Runs the full fingerprinting + attack + evaluation pipeline.

Parameters:

attack_type – ‘random’, ‘bitflip’, or ‘mettack’
mode – ‘transductive’ or ‘inductive’
knowledge – ‘full’ or ‘limited’
k – number of fingerprints
trials – number of repeated trials
kwargs – extra params for attack or fingerprinting

Prints per-trial results and summary statistics.

supported_api_types = {'dgl'}¶

supported_datasets = {}¶

train_target_model(metric_comp)[source]¶: Train the target model with defense mechanism.
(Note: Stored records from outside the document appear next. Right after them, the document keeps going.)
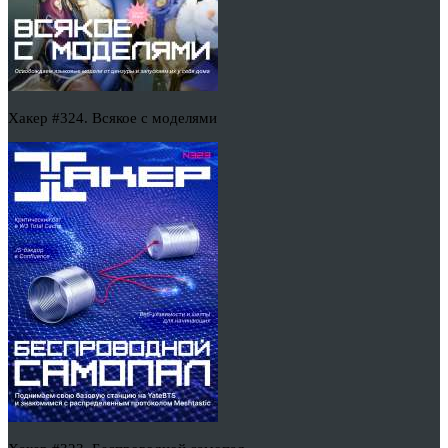
Хакер #324. Всякое с моделями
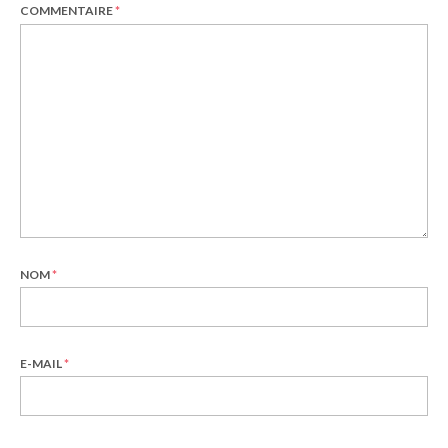
COMMENTAIRE
*
NOM
*
E-MAIL
*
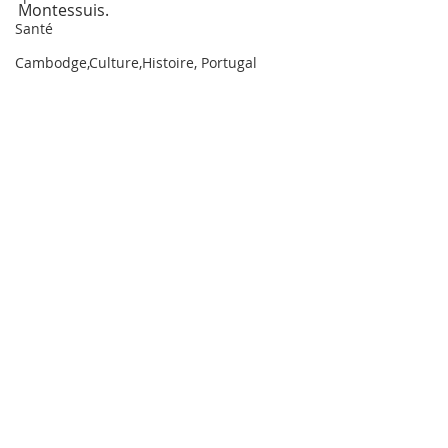
Montessuis.
Santé
Cambodge,Culture,Histoire, Portugal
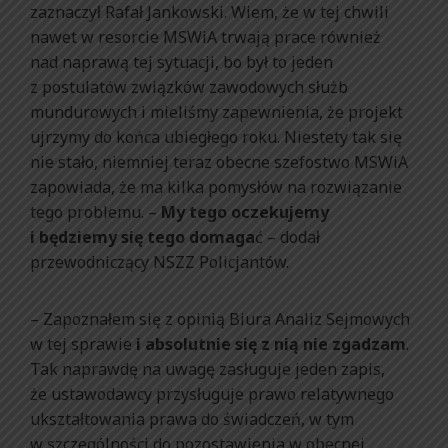
zaznaczył Rafał Jankowski. Wiem, że w tej chwili
nawet w resorcie MSWiA trwają prace również
nad naprawą tej sytuacji, bo był to jeden
z postulatów związków zawodowych służb
mundurowych i mieliśmy zapewnienia, że projekt
ujrzymy do końca ubiegłego roku. Niestety tak się
nie stało, niemniej teraz obecne szefostwo MSWiA
zapowiada, że ma kilka pomysłów na rozwiązanie
tego problemu. –
My tego oczekujemy
i będziemy się tego domaga
ć – dodał
przewodniczący NSZZ Policjantów.
– Zapoznałem się z opinią Biura Analiz Sejmowych
w tej sprawie
i absolutnie się z nią nie zgadzam
.
Tak naprawdę na uwagę zasługuje jeden zapis,
że ustawodawcy przysługuje prawo relatywnego
ukształtowania prawa do świadczeń, w tym
w szczególności do pozostawienia w obecnej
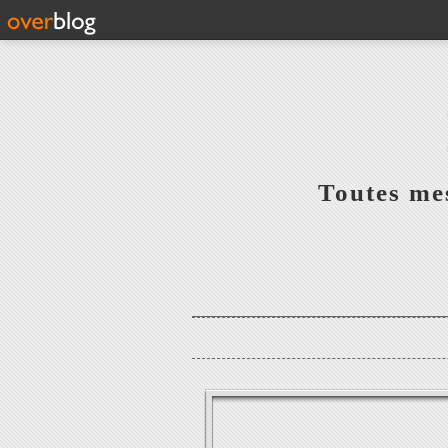
Toutes mes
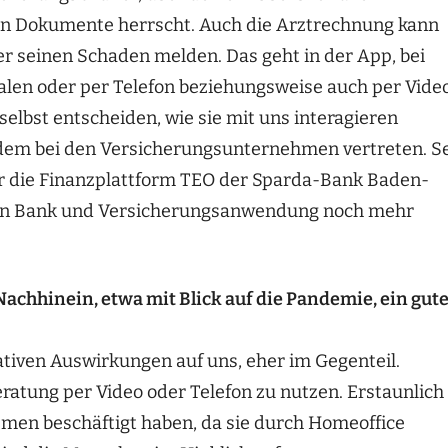
en Dokumente herrscht. Auch die Arztrechnung kann
r seinen Schaden melden. Das geht in der App, bei
ialen oder per Telefon beziehungsweise auch per Vide
elbst entscheiden, wie sie mit uns interagieren
dem bei den Versicherungsunternehmen vertreten. Se
r die Finanzplattform TEO der Sparda-Bank Baden-
n Bank und Versicherungsanwendung noch mehr
 Nachhinein, etwa mit Blick auf die Pandemie, ein gut
tiven Auswirkungen auf uns, eher im Gegenteil.
eratung per Video oder Telefon zu nutzen. Erstaunlich
emen beschäftigt haben, da sie durch Homeoffice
verify_defense(model, fingerprints, attack_type, **kwargs)[source]¶: Verify defense effectiveness by running attack and checking fingerprints

class pygip.models.defense.Integrity.TransductiveFingerprintGenerator(model, dataset, candidate_fraction=0.3, random_seed=None, device='cpu', randomize=True)[source]¶

Bases: object

_get_features()[source]¶: Backend-agnostic feature getter (DGL or PyG).

compute_fingerprint_scores_full(candidate_nodes)[source]¶: Full-knowledge fingerprint scores (gradient-based).

compute_fingerprint_scores_limited(candidate_nodes)[source]¶: Limited-knowledge fingerprint scores (confidence margin).

generate_fingerprints(k=5, method='full')[source]¶

get_candidate_nodes()[source]¶: Randomly sample a subset of nodes as candidates.

select_top_fingerprints(scores, candidate_nodes, k, method='full')[source]¶: Selects top-k fingerprint nodes after filtering out extreme score outliers.